Justice of the Kentucky Court of Appeals
- In office December 28, 1792 – December 6, 1806
- Preceded by: Court established
- Succeeded by: Felix Grundy

Personal details
- Born: September 11, 1741 Falls Church, Virginia
- Died: November 20, 1832 (aged 91) Meade County, Kentucky

Military service
- Allegiance: United States
- Branch/service: United States Army
- Rank: Private
- Unit: 1st Virginia Regiment
- Battles/wars: American Revolutionary War

= Benjamin Sebastian =

American jurist

Benjamin Sebastian (June 11, 1741 – November 20, 1832) was a preacher, lawyer, merchant and one of the first judges on the Kentucky Court of Appeals, serving from the court's establishment in 1792 until his resignation in 1806.

He was a participant in the Spanish Conspiracy (also called the Burr Conspiracy), a plan by a cabal of US planters, politicians, and army officers including Aaron Burr to establish an independent country in the southwestern United States (including the state of Kentucky) and parts of Mexico, united with the Spanish government of Louisiana.

==Early life==
Benjamin Sebastian Jr was born June 11, 1741, in Falls Church, Virginia, to Benjamin Sebastian and Priscilla Elkins. He married Amelia Broadwater on March 20, 1773, in Fairfax, Virginia.

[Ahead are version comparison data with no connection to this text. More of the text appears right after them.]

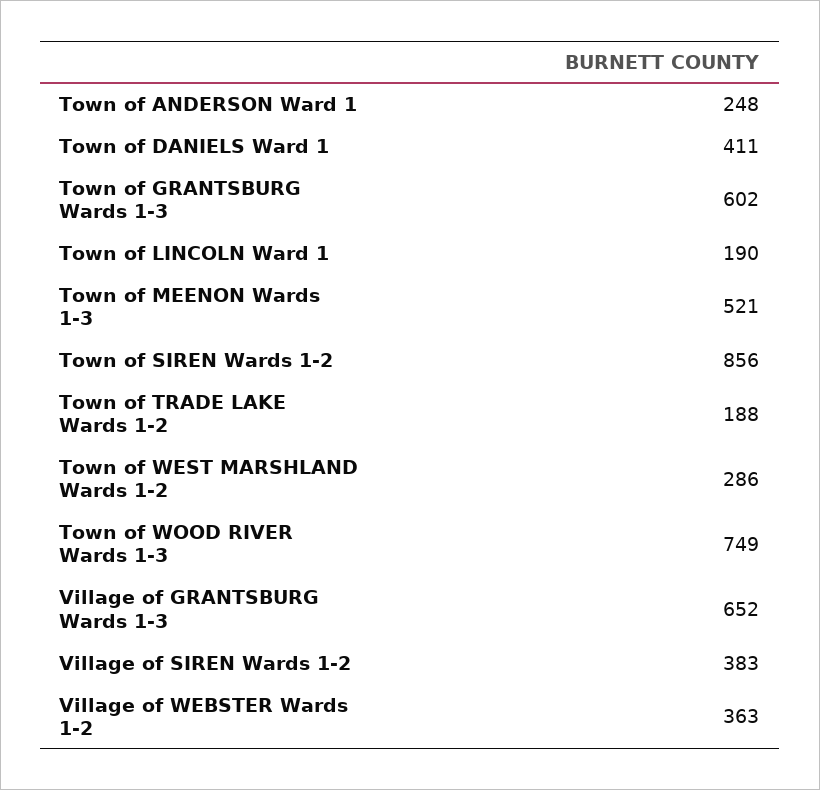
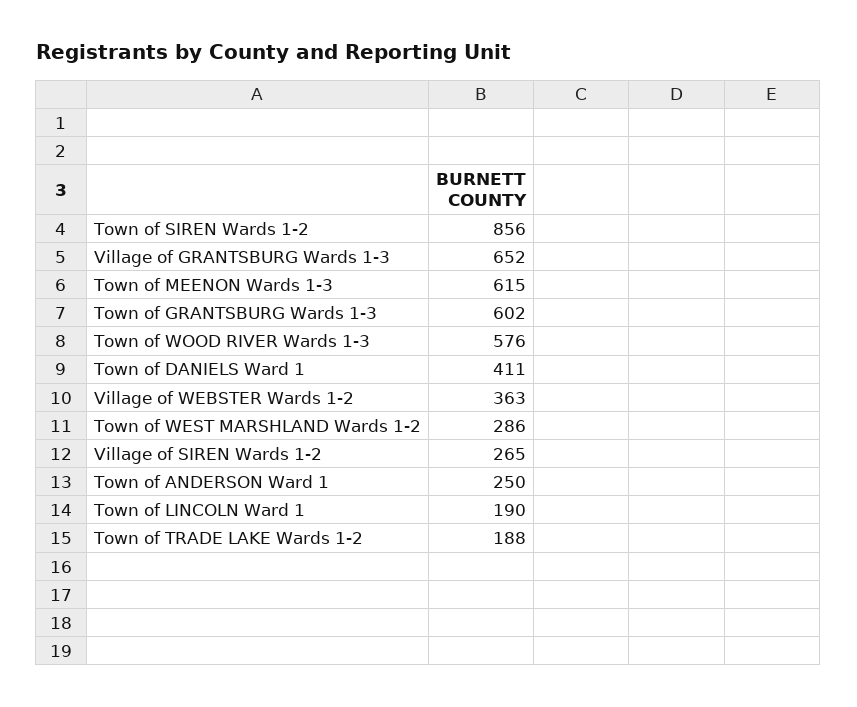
Town of ANDERSON Ward 1: 248 -> 250
Town of MEENON Wards 1-3: 521 -> 615
Town of WOOD RIVER Wards 1-3: 749 -> 576
Village of SIREN Wards 1-2: 383 -> 265

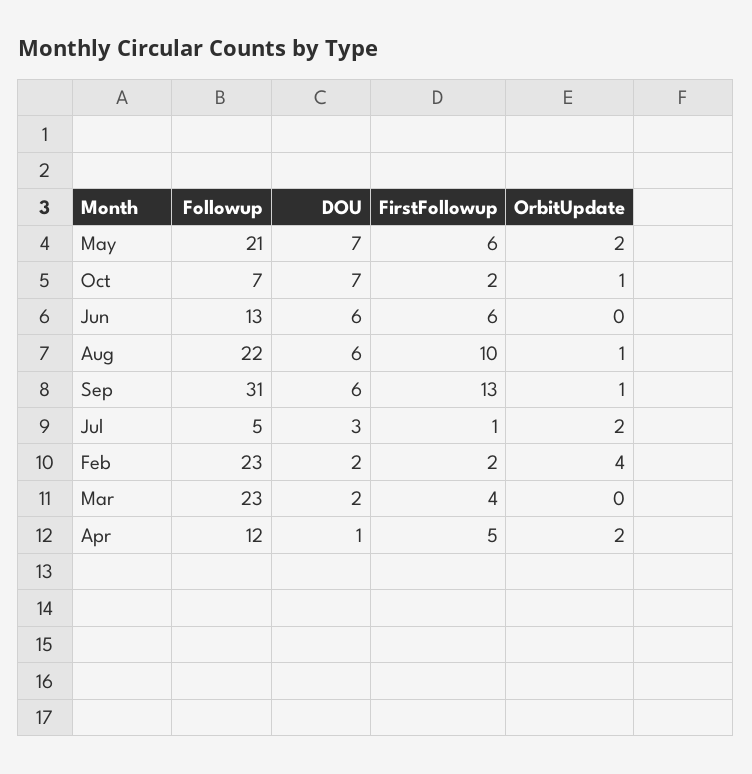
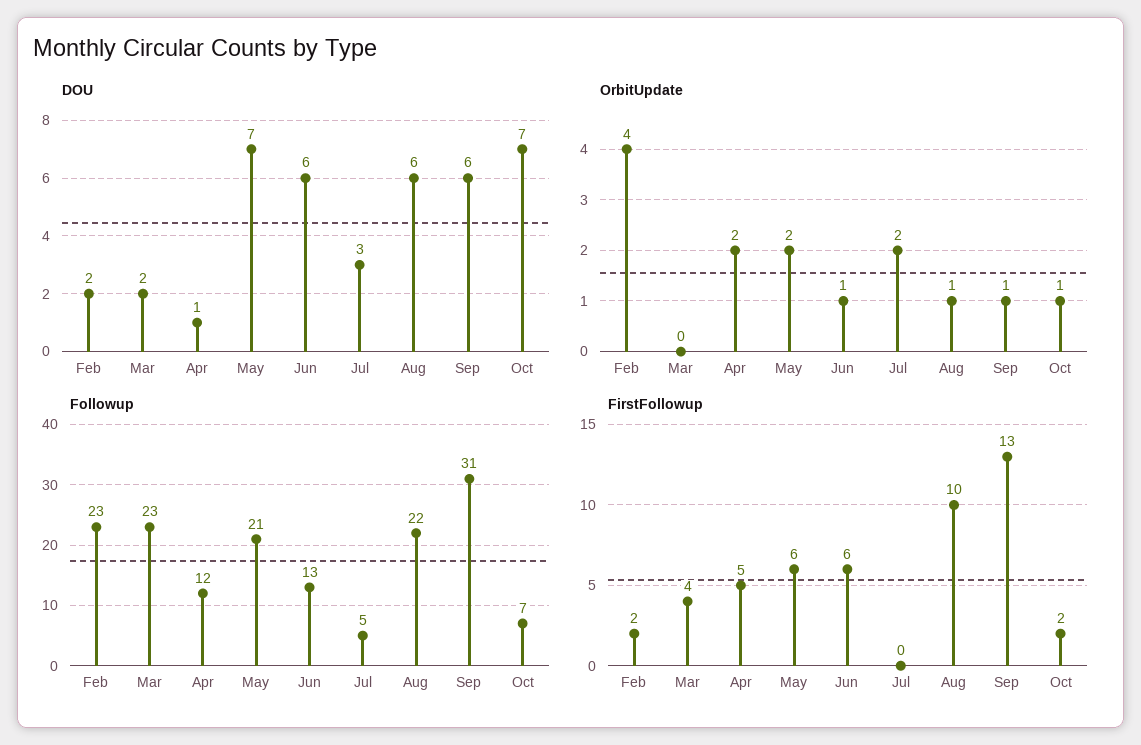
OrbitUpdate, Jun: 0 -> 1
FirstFollowup, Jul: 1 -> 0

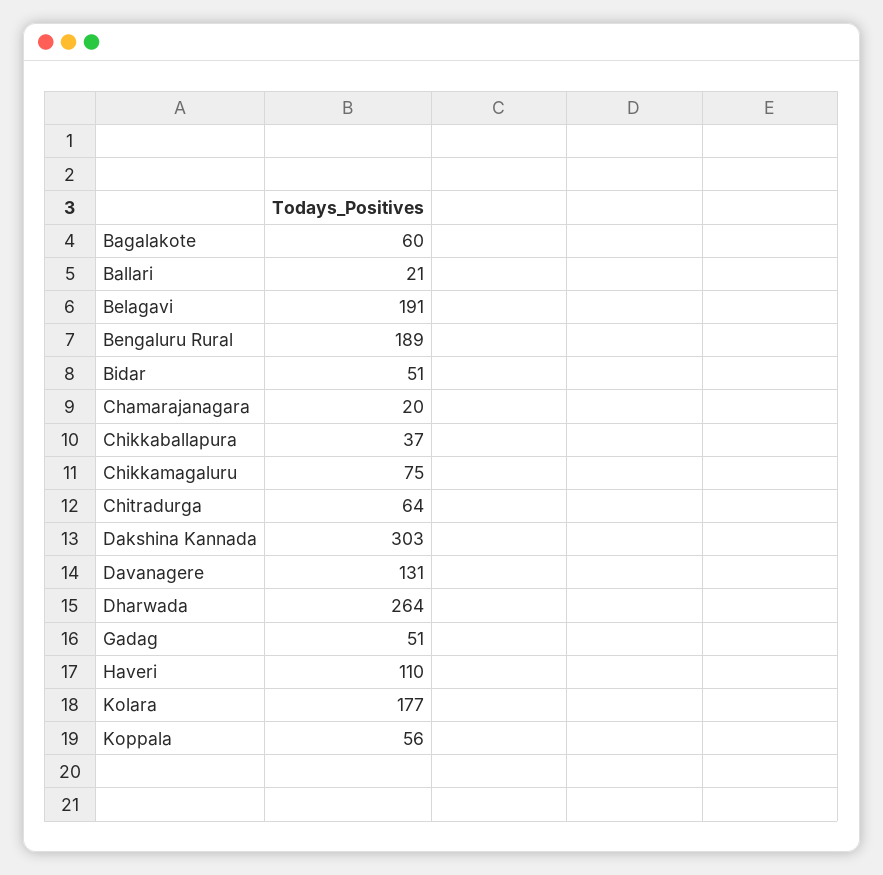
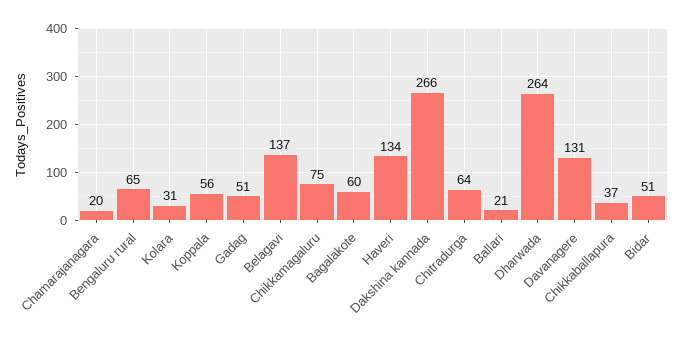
Belagavi: 191 -> 137
Bengaluru Rural: 189 -> 65
Dakshina Kannada: 303 -> 266
Haveri: 110 -> 134
Kolara: 177 -> 31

During the American Revolutionary War, he served as a private in the 1st Virginia Regiment. After the revolution he moved to Kentucky. He was a lawyer practicing in Louisville, Kentucky by 1785. He served as a delegate to the constitutional convention in 1792. He was one of the first judges on the Kentucky Court of Appeals (1792–1806).

==Spanish Conspiracy==
Sebastian was a participant in the Spanish Conspiracy (also called the Burr Conspiracy), a plan conceived during Kentucky's statehood conventions in the 1780s to unite with the Spanish government of Louisiana in order to open a trade route down the Mississippi River to New Orleans. Aaron Burr, Judge Harry Innes, James Wilkinson, and Benjamin Sebastian were all implicated in the conspiracy.

The conspiracy ended in 1795 after Spain ceded part of the Louisiana Territory and allowed the United States free navigation of the Mississippi River.

In 1806, it was discovered that Sebastian, while he was a member of the Kentucky Court of Appeals, was drawing a pension of $2,000 a year from King Charles of Spain, and on December 6, 1806, the Kentucky House of Representatives voted articles of impeachment against Judge Sebastian. His lawyer saw that it was a foregone conclusion that the senate would convict Sebastian, so he asked for a compromise, whereby the charges associated with the conspiracy would be dismissed if he would resign from the court. He did so the same day, after which Governor Christopher Greenup nominated Felix Grundy to take his seat on the bench.

==Later life==
After leaving the Court of Appeals, Sebastian purchased land at Falls of Rough in Grayson County, on which he erected a grist mill and a saw mill in 1813.

He died on November 20, 1832, in Meade County, Kentucky.